**Goal of the exercise:** Across these entries, work out how many lines carry the string "generate", and give only that number.
===== Stored data
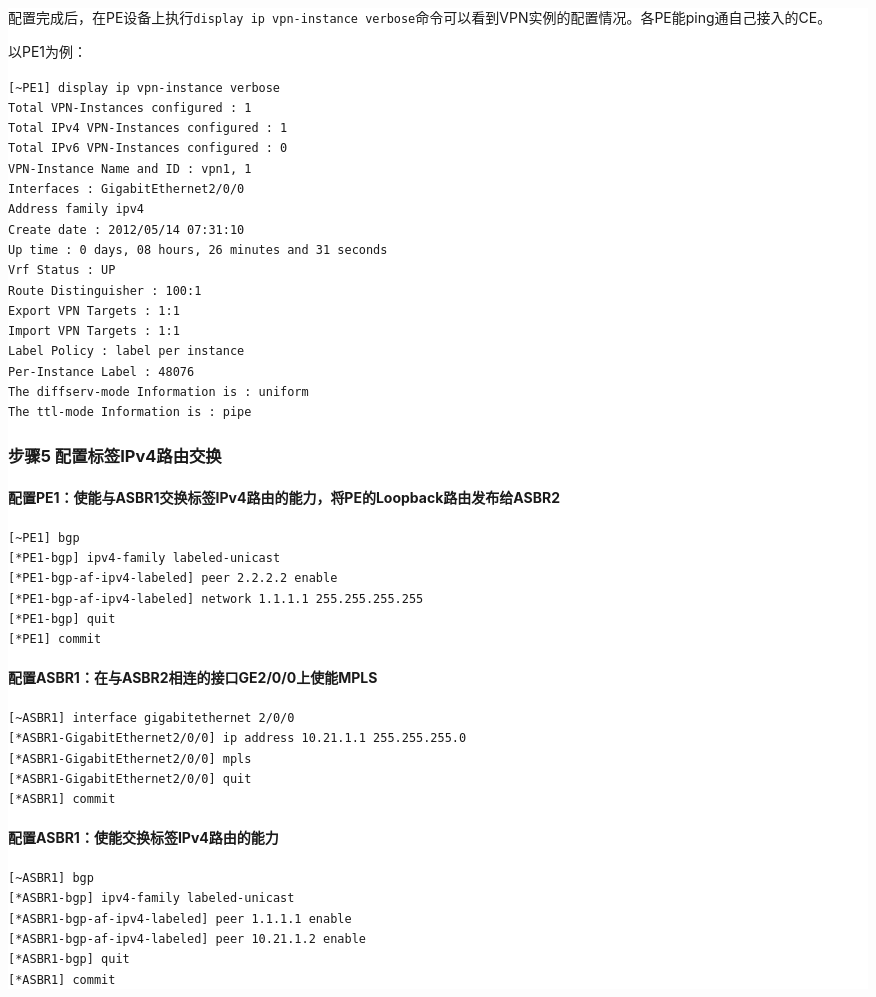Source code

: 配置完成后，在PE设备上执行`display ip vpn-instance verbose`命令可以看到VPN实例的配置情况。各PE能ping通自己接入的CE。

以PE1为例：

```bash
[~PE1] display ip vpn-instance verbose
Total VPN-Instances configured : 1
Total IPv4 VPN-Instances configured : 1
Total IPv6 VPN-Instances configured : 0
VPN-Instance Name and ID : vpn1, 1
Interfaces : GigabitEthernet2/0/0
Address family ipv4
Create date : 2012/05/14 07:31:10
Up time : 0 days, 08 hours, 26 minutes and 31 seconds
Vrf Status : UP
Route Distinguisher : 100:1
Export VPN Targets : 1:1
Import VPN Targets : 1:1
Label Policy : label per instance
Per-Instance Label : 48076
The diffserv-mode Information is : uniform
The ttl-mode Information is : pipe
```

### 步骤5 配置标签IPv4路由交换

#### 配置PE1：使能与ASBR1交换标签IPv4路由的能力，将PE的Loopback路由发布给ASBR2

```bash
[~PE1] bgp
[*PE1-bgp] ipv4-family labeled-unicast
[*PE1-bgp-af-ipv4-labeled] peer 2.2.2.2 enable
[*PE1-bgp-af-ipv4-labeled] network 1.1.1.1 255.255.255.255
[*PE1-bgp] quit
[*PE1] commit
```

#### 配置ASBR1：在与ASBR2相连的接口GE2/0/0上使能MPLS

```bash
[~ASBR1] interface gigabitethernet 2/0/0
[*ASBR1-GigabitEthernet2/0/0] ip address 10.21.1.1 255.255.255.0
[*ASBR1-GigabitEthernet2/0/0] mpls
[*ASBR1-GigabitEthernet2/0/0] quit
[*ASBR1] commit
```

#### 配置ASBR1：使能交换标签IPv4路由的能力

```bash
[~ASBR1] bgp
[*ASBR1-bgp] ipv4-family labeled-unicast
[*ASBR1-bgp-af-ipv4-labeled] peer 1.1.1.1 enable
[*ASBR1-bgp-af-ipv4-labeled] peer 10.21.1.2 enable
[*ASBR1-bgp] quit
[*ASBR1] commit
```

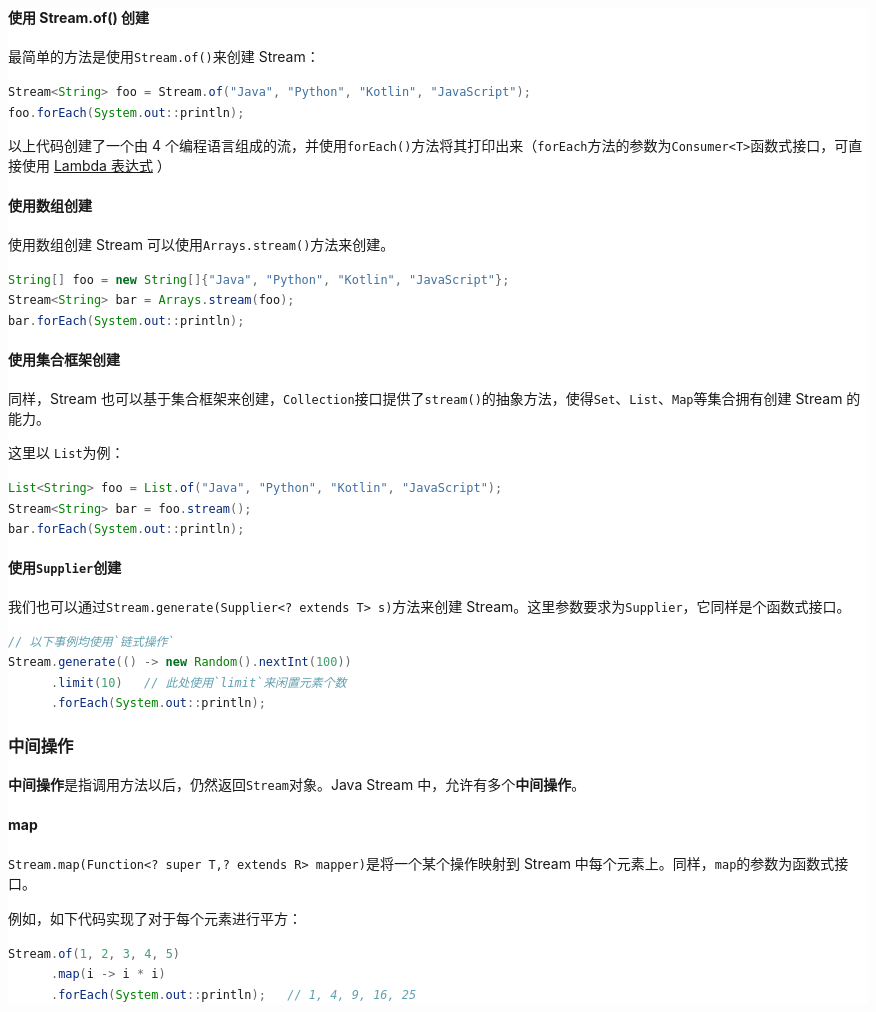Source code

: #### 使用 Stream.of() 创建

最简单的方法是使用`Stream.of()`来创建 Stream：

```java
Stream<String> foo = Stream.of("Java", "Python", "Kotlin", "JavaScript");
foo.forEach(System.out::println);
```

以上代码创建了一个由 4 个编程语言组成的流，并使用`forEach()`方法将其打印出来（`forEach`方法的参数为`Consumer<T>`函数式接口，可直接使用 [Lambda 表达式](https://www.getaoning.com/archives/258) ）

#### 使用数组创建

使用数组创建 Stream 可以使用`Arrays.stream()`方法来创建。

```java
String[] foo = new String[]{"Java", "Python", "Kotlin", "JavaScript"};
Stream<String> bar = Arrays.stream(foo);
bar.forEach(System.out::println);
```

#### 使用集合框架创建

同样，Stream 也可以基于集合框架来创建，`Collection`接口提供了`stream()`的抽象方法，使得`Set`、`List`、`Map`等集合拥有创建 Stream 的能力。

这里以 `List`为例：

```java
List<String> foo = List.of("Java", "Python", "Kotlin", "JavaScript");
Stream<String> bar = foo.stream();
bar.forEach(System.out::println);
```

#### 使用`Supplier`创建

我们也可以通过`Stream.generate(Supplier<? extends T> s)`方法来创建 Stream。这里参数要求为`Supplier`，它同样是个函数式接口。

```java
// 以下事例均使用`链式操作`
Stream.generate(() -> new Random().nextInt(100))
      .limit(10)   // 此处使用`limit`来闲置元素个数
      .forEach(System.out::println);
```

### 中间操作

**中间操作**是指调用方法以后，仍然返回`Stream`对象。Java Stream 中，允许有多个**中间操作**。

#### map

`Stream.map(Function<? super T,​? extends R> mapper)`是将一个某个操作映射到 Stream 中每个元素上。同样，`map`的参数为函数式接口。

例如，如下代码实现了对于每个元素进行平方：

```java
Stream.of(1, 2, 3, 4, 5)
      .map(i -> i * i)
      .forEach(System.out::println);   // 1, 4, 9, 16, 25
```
==========
**Answer below:** 2